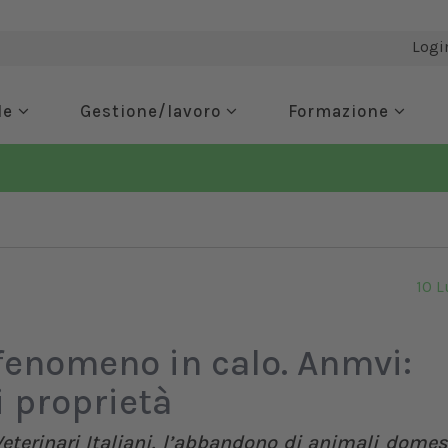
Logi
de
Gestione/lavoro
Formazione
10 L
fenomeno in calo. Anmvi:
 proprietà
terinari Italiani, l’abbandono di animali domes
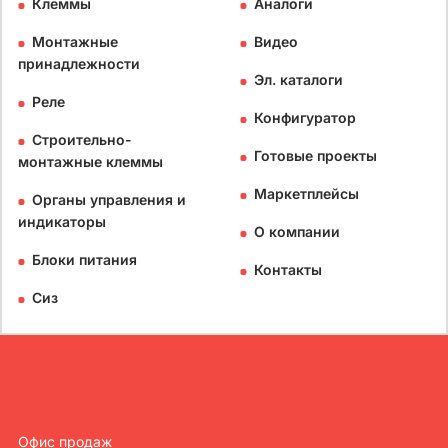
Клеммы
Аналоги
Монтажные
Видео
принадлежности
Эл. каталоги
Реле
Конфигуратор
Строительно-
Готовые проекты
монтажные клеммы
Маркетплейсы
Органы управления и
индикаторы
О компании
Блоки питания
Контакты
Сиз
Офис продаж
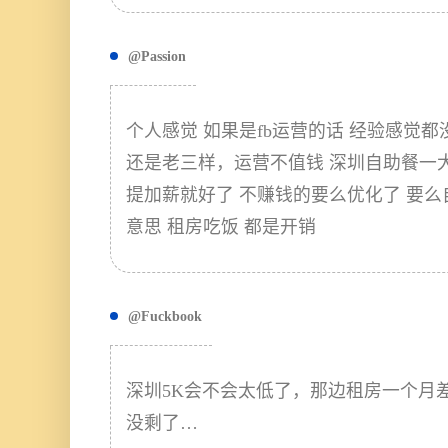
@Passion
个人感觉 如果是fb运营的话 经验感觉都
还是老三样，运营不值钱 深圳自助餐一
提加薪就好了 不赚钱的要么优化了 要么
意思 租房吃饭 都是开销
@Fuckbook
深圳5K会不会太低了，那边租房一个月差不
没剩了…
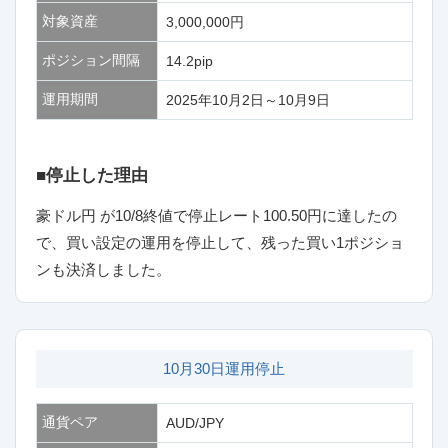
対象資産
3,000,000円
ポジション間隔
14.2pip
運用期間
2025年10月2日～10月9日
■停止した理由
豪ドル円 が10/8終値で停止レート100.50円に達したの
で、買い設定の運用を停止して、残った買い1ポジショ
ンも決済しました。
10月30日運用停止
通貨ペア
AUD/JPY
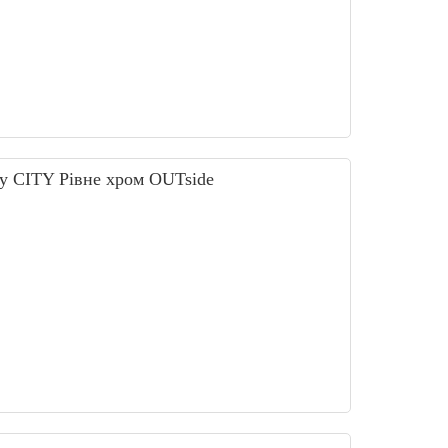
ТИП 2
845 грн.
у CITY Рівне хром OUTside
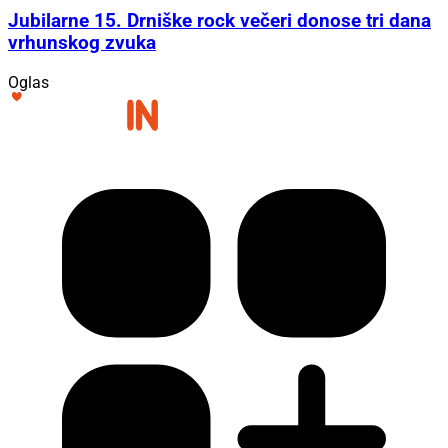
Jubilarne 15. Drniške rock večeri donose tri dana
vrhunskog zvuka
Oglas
...
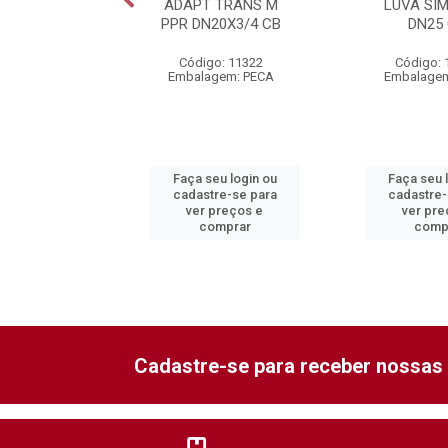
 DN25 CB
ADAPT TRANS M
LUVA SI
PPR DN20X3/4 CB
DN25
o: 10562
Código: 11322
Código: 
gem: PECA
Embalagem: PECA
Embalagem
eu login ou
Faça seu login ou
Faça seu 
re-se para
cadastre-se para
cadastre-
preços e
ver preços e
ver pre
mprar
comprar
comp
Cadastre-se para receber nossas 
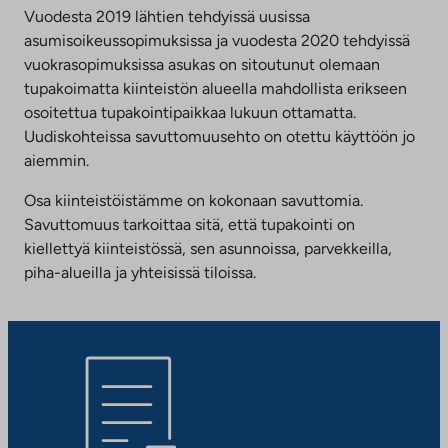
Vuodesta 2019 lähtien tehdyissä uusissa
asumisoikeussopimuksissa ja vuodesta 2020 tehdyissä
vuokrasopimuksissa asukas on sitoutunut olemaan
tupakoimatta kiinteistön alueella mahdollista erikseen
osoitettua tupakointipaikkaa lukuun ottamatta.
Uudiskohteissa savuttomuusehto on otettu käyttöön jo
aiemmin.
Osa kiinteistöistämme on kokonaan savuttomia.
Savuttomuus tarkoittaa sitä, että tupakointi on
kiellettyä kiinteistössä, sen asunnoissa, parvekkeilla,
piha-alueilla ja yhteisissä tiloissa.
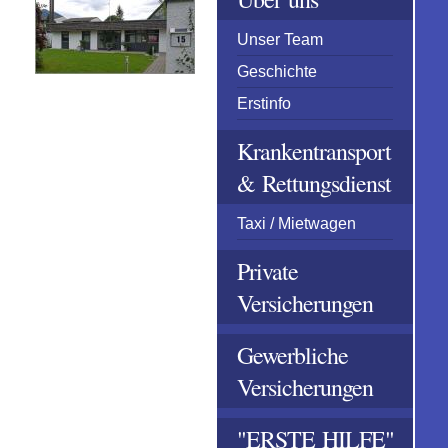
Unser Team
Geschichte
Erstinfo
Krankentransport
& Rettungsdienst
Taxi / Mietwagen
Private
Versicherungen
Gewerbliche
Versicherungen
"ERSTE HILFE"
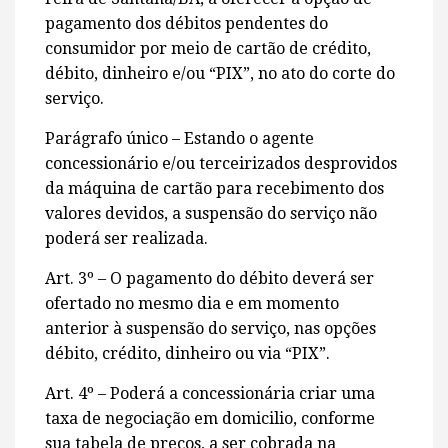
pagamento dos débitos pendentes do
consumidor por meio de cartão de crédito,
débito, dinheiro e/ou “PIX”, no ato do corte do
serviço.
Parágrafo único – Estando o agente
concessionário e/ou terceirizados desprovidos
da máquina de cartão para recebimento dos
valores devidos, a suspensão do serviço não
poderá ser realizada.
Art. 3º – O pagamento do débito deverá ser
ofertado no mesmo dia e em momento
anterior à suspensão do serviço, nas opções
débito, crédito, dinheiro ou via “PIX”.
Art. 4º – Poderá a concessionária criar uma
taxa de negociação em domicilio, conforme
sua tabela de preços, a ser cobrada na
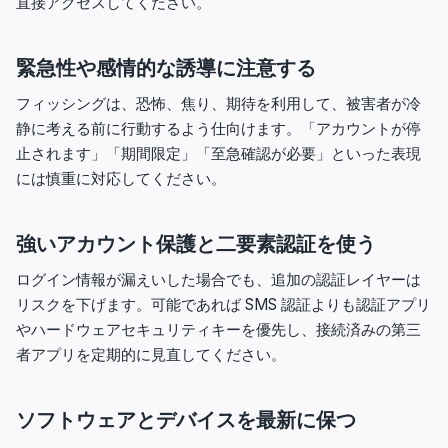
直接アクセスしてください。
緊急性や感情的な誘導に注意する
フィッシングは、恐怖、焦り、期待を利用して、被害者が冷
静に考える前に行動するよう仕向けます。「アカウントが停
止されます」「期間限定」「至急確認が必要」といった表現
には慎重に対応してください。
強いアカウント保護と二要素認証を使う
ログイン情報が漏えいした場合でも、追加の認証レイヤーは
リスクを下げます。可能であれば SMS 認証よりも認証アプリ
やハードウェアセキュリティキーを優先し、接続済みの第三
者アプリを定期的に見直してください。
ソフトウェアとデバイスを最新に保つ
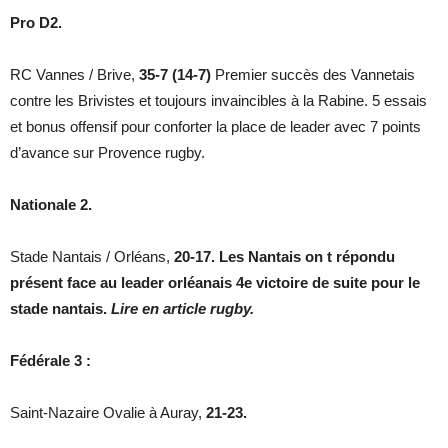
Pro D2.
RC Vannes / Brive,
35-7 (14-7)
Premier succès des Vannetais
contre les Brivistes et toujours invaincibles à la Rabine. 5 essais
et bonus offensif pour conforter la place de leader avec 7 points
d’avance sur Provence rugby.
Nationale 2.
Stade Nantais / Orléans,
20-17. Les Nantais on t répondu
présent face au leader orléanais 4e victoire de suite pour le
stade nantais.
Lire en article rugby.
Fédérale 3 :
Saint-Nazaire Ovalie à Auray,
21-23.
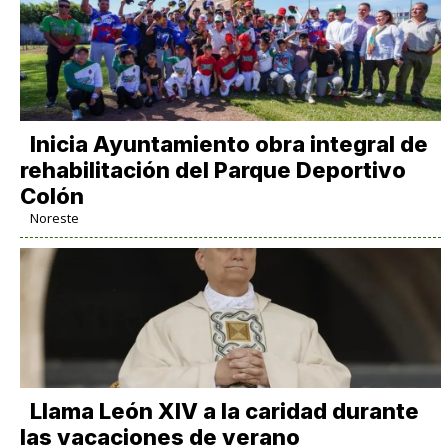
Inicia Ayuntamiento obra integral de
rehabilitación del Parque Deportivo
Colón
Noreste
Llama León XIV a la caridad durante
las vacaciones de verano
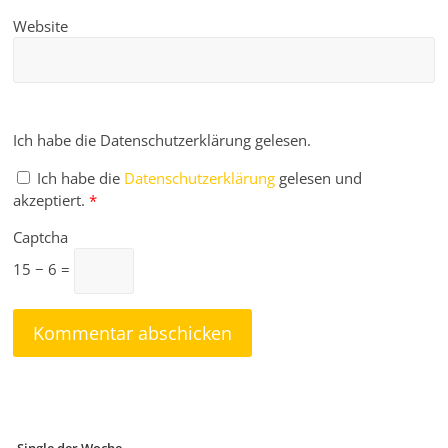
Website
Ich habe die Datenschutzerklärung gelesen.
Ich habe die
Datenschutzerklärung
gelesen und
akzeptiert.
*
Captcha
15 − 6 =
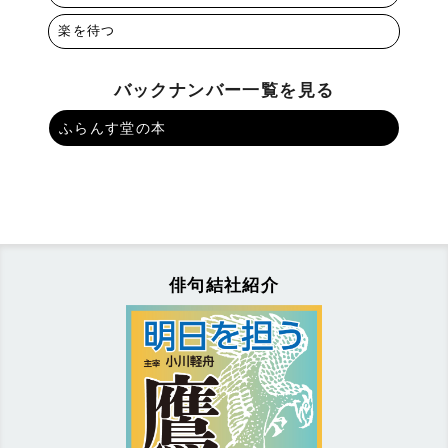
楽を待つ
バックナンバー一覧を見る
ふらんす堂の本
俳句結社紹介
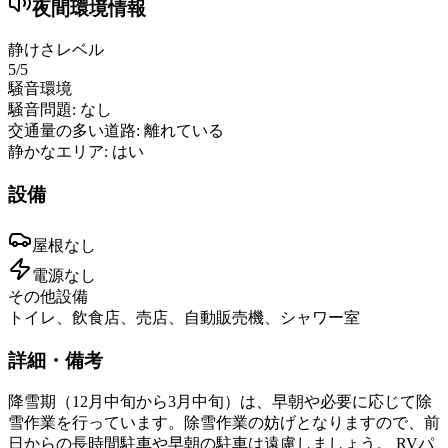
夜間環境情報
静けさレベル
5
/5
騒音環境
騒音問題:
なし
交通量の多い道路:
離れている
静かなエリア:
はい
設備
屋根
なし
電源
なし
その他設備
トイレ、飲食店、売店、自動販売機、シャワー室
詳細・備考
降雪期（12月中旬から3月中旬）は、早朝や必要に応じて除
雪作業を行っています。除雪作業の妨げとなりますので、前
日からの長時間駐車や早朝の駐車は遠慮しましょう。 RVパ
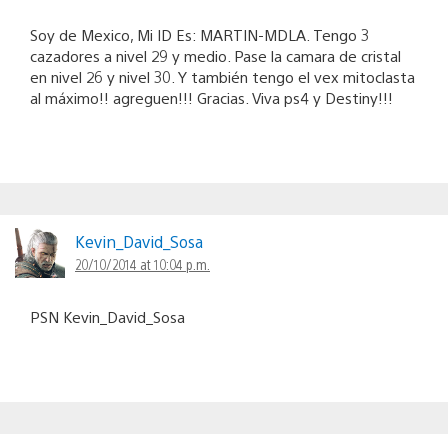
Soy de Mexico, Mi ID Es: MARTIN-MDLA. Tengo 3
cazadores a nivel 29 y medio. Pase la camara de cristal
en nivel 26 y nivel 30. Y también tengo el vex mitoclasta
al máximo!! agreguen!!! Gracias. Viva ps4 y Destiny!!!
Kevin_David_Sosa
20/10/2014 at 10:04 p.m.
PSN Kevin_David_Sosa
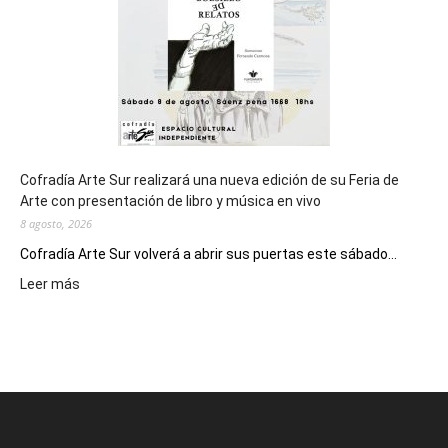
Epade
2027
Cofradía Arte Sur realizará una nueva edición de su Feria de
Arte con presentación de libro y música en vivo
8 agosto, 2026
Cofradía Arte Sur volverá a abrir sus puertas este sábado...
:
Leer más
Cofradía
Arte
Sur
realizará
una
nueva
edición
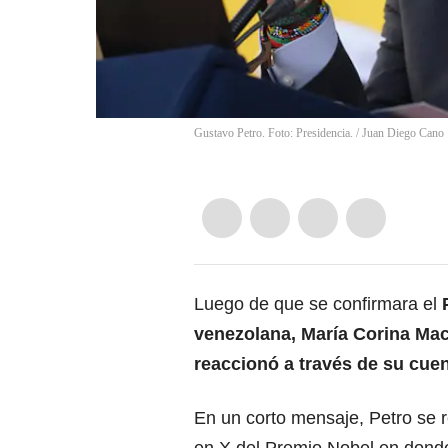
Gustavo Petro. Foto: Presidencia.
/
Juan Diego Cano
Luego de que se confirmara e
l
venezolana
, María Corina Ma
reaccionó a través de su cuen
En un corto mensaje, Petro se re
* * *
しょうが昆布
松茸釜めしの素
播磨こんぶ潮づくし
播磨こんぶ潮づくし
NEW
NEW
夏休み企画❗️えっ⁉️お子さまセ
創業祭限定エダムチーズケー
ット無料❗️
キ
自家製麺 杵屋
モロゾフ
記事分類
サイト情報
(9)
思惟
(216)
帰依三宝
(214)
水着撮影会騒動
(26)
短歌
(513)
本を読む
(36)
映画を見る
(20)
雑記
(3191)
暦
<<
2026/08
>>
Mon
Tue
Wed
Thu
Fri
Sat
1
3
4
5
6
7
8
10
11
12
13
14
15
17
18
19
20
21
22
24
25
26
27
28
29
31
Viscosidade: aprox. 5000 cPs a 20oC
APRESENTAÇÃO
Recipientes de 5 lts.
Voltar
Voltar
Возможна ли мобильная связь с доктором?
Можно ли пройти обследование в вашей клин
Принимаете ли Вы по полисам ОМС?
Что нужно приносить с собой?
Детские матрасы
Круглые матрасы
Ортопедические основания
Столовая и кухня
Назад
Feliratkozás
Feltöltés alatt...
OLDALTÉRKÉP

To-do item => Copy the listing above word for word, from the line containing "Inicia Ayuntamiento obra integral de" through the line containing "日からの長時間駐車や早朝の駐車は遠慮しましょう。 RVパ", including both of those lines. Leave out the picture markers.

Task result =>
Inicia Ayuntamiento obra integral de
rehabilitación del Parque Deportivo
Colón
Noreste
Llama León XIV a la caridad durante
las vacaciones de verano
Website
Ich habe die Datenschutzerklärung gelesen.
Ich habe die
Datenschutzerklärung
gelesen und
akzeptiert.
*
Captcha
15 − 6 =
楽を待つ
バックナンバー一覧を見る
ふらんす堂の本
俳句結社紹介
夜間環境情報
静けさレベル
5
/5
騒音環境
騒音問題:
なし
交通量の多い道路:
離れている
静かなエリア:
はい
設備
屋根
なし
電源
なし
その他設備
トイレ、飲食店、売店、自動販売機、シャワー室
詳細・備考
降雪期（12月中旬から3月中旬）は、早朝や必要に応じて除
雪作業を行っています。除雪作業の妨げとなりますので、前
日からの長時間駐車や早朝の駐車は遠慮しましょう。 RVパ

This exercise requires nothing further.